To do this, I launched Outlook with my add-in running and without the Visual Studio debugger attached. Being the rocket scientist type, I fired up cordbg.exe. To launch mscordbg, launch your .NET Framework SDK Command Prompt from your start menu, programs, Microsoft .NET Framework SDK group. Then type "cd bin". Then type cordbg.exe. I always then type ? to get a list of commands because I can never remember them. I then typed "attachn Outlook.exe" to attach to Outlook. Then I typed "ap" to list all the appdomains. Sure enough, there was my add-in, in its own appdomain rather than in default domain. You can then type "q" to exit cordbg.exe which will also quit the Outlook process.\
Speaking of Outlook, getting Outlook to shutdown when you write an add-in is pretty hard right now. If you have outstanding references to Outlook OM objects (which you almost always will) the Outlook add-in doesn't get shutdown because it is waiting for you to release your Outlook OM objects before it shuts you down. Yeah--it's wierd. The present recommendations that I see to get around this is to listen to Explorer and Inspector close events and when you detect that all the Explorer and Inspectors have closed down, you release all your COM objects (just set all your COM objects you've held on to to null or nothing, you may also force a GC.Collect() GC.WaitForPendingFinalizers()). Then, you get OnDisconnection called because Outlook is happy that you've released all your Outlook OM objects. The problem is, you really shouldn't have to worry about this! You don't have to in VSTO because we unload the appdomain thereby cleaning up any references you may have had.
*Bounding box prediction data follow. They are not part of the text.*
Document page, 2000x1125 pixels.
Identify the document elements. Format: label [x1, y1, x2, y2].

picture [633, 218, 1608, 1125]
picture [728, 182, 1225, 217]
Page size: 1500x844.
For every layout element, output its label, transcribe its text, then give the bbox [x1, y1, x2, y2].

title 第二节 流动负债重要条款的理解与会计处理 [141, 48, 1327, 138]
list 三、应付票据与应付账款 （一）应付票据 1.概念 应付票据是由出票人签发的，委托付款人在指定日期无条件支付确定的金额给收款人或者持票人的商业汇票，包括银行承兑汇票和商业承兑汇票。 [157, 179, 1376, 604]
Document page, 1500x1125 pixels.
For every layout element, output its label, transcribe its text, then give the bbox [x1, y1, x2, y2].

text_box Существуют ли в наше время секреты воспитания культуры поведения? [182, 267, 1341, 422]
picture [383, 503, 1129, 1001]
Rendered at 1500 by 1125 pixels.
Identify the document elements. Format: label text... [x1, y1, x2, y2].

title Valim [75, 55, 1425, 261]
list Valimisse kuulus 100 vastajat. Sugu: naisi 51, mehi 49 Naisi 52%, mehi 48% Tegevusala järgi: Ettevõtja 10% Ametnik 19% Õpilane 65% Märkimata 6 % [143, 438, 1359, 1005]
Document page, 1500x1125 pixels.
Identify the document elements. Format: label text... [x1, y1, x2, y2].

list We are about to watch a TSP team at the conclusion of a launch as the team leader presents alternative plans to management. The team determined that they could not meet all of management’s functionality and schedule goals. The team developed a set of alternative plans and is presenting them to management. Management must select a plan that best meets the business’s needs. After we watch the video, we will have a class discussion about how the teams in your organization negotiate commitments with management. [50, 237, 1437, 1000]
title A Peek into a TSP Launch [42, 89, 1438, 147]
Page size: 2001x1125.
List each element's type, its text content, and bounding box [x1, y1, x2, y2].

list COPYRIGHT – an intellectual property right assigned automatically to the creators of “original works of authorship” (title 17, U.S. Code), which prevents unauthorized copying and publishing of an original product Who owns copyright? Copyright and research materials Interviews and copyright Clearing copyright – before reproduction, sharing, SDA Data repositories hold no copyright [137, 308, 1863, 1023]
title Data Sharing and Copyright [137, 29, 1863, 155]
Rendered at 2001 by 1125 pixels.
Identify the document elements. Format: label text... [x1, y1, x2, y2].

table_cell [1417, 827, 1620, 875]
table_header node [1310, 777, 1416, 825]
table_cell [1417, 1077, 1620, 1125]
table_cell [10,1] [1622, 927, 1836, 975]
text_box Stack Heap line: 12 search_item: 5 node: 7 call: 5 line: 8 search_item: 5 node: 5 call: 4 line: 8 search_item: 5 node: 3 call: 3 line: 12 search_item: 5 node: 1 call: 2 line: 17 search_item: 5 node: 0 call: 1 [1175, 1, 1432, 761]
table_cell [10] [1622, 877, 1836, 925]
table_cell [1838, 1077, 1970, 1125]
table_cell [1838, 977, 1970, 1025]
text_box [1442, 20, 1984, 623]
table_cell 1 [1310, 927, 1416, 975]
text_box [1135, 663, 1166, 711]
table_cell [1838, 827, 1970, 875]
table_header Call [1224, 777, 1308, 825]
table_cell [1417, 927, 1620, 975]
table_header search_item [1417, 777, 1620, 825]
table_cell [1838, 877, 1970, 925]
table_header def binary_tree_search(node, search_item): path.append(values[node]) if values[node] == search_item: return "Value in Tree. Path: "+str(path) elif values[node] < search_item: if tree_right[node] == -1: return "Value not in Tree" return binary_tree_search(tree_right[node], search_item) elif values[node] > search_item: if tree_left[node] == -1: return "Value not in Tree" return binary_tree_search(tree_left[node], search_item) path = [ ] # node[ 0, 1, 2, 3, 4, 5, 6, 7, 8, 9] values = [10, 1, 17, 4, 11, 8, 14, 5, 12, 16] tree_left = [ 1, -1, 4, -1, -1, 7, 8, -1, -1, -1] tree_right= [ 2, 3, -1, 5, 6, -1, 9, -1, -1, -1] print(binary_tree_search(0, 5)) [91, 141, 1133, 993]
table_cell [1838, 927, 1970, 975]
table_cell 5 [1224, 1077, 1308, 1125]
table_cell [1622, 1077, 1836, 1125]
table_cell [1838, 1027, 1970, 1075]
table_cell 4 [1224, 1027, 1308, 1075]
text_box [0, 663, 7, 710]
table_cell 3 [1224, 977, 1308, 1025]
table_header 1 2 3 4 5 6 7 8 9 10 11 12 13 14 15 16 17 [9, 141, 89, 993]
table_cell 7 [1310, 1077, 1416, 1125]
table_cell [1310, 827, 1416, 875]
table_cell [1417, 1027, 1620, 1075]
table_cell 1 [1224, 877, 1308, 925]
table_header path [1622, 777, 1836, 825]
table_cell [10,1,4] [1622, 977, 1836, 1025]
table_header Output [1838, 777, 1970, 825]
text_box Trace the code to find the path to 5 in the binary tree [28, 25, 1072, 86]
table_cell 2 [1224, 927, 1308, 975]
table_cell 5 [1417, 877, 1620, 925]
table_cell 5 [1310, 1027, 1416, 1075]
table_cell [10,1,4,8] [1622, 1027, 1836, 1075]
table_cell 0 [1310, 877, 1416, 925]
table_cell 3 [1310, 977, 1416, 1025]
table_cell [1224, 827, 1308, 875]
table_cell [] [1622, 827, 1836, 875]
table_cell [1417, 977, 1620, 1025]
It would be cool if someone wrote a modified add-in shim for Outlook that listened to these Explorer and Inspector close events--ideally, this would just be built into the existing C++ based shim wrapper. When the last Explorer or Inspector closes, it could call OnDisconnection on the managed add-in's implementation of IDTExtensibility2. The managed add-in wouldn't have to do the silly setting of all COM objects to null because after OnDisconnection is called by on the managed add-in by the shim, the shim would then unload the appdomain of the add-in--thereby making Outlook happy because all the outstanding references used by the add-in would be cleaned up. Then, Outlook would call the OnDisconnection implementation provided by the shim. The shim would just return immediately from this because it has already unloaded the actual managed add-in. This would theoretically fix the nightmare that is Outlook add-in development right now when it comes to getting the silly things to shut down.